Welcome to another week of forex trading, fellas!

This time we’ve got a couple of central bank statements and a major jobs report on deck.

But before that, ICYMI, I’ve written a quick recap of the market themes that pushed currency pairs around last week. Check it!

And now for the potential market movers this week:

Major Economic Events:

RBA interest rate statement (June 7, 4:30 am GMT) – It will be the Australian central bank’s turn to announce their monetary policy decision this week, and many are counting on a rate hike as well.

An increase of 0.40% in borrowing costs is eyed, marking back-to-back interest rate increases after their previous 0.25% hike.

Recent economic data from the Land Down Under point to strong momentum in the economy and more upside pressure on inflation led by rising labor costs.

However, a smaller than expected hike would reflect caution among policymakers, as some are worried about the impact on consumer debt and the possibility of a recession in China.

ECB monetary policy decision (June 9, 11:45 am GMT) – ECB head Lagarde and her fellow policymakers will also be announcing their rate decision this week, but no major changes are eyed.

Officials would likely sit on their hands, keeping rates unchanged at 0.00% for the time being.

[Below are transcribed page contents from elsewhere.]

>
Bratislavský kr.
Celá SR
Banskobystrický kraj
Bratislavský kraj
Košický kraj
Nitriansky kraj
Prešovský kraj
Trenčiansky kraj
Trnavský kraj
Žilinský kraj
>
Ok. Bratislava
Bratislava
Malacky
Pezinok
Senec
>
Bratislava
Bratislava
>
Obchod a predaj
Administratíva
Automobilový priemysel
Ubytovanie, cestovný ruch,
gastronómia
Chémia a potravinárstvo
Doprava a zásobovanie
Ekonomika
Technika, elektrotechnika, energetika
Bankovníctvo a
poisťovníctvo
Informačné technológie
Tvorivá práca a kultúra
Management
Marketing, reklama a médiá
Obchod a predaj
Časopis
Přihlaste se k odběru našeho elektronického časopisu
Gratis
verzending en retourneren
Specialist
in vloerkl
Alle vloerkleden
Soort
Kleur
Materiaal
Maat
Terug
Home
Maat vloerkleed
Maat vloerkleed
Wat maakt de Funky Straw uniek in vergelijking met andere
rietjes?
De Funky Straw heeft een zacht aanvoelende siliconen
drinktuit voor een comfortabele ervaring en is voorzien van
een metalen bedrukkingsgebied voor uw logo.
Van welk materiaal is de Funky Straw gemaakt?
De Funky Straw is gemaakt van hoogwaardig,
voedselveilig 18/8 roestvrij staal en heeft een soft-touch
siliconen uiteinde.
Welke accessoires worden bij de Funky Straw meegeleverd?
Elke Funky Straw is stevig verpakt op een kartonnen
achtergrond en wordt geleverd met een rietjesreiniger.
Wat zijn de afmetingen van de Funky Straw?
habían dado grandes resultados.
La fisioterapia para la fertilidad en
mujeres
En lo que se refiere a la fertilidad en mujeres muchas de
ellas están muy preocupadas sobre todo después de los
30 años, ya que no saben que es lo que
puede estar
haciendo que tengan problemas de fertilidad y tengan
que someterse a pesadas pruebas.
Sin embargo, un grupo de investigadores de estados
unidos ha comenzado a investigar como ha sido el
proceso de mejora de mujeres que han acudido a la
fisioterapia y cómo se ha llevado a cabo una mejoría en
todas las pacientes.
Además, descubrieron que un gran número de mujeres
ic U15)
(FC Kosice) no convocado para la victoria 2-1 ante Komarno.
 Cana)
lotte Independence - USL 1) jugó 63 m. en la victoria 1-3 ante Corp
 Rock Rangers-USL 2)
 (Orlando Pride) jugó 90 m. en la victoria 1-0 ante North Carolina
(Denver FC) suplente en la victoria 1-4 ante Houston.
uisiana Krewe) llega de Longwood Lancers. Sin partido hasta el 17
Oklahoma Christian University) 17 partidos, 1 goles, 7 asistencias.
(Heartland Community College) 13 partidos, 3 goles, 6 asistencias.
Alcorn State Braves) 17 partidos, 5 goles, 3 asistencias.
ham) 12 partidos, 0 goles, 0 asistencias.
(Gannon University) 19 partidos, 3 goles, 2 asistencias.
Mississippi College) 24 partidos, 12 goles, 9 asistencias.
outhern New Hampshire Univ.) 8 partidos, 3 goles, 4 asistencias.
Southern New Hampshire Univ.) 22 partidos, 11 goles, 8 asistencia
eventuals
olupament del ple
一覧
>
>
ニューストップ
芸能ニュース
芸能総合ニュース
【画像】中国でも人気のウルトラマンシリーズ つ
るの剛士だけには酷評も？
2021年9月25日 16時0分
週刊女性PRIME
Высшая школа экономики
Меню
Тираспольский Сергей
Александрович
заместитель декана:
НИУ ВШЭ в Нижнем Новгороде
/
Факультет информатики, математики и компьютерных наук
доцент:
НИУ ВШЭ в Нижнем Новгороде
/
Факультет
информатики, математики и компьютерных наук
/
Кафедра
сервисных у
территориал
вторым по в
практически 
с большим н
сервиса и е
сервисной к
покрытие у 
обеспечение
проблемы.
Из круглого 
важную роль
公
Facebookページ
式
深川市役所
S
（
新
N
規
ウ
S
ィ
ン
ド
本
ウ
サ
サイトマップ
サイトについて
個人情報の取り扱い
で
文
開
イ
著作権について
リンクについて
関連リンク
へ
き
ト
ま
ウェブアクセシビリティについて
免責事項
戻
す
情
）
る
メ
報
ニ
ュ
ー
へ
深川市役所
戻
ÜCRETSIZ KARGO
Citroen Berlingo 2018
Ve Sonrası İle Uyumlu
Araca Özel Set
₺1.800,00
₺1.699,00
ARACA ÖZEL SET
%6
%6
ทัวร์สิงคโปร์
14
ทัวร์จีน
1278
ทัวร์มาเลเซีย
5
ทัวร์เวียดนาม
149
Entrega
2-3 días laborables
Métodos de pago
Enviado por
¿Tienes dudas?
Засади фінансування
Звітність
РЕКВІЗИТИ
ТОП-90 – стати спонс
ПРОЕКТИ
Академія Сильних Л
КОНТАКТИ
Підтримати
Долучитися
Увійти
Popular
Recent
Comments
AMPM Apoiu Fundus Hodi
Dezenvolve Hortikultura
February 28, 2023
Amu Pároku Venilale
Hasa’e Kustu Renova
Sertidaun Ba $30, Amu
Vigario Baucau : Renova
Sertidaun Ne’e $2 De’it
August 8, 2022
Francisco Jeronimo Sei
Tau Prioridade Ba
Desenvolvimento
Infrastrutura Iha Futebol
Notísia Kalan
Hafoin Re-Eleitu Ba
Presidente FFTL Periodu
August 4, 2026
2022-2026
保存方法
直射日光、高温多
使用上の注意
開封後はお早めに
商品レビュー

Still, market watchers are expecting on a few more hawkish hints from policymakers, especially since a handful signaled that they’re moving closer to tightening by July.

While Lagarde could decide to temper market expectations ahead of their future decisions, any strong hints that they could proceed with a liftoff next month might mean plenty of upside for the euro.

Canadian jobs report (June 10, 12:30 pm GMT) – A pickup in Canadian employment is eyed for the month of June, with analysts pricing in a 25.5K increase in hiring versus the earlier 15.3K gain.

This should be enough to keep the jobless rate steady at 5.2%. A larger than expected rise in employment backed by strong wage growth would likely underscore the BOC’s plan to “act more forcefully” to fight inflation.

U.S. CPI (June 10, 12:30 pm GMT) – Uncle Sam will be printing the latest batch of CPI figures before the week comes to a close, possibly setting the tone for the next Fed decisions.

Headline CPI is expected to advance from 0.3% to 0.7% in May while the core version of the report could dip from 0.6% to 0.5%. Weaker than expected results would suggest that inflation has peaked, likely weighing on expectations of consecutive 0.50% hikes from the U.S. central bank.

Forex Setup of the Week: EUR/CAD

EUR/CAD 4-hour Forex Chart

EUR/CAD 4-hour Forex Chart

This pair is still stuck inside its range on the 4-hour time frame, but it could be bracing for a big bounce when the ECB decision comes up.

EUR/CAD is closing in on the bottom of the range at the 1.3400 major psychological mark, which might keep losses in check once more. If that’s the case, price could make its way back up to the top around 1.3750 or at least until the area of interest at the middle.

Stochastic is already on the move up to suggest that buyers are regaining the upper hand and are likely to defend the floor. However, the moving averages just showed a bearish crossover that might draw more sellers in.

A break below the range support could set off a drop that’s the same height as the chart pattern, which spans roughly 350 pips. Better stay on the lookout for any dovish ECB remarks that could spur a breakdown!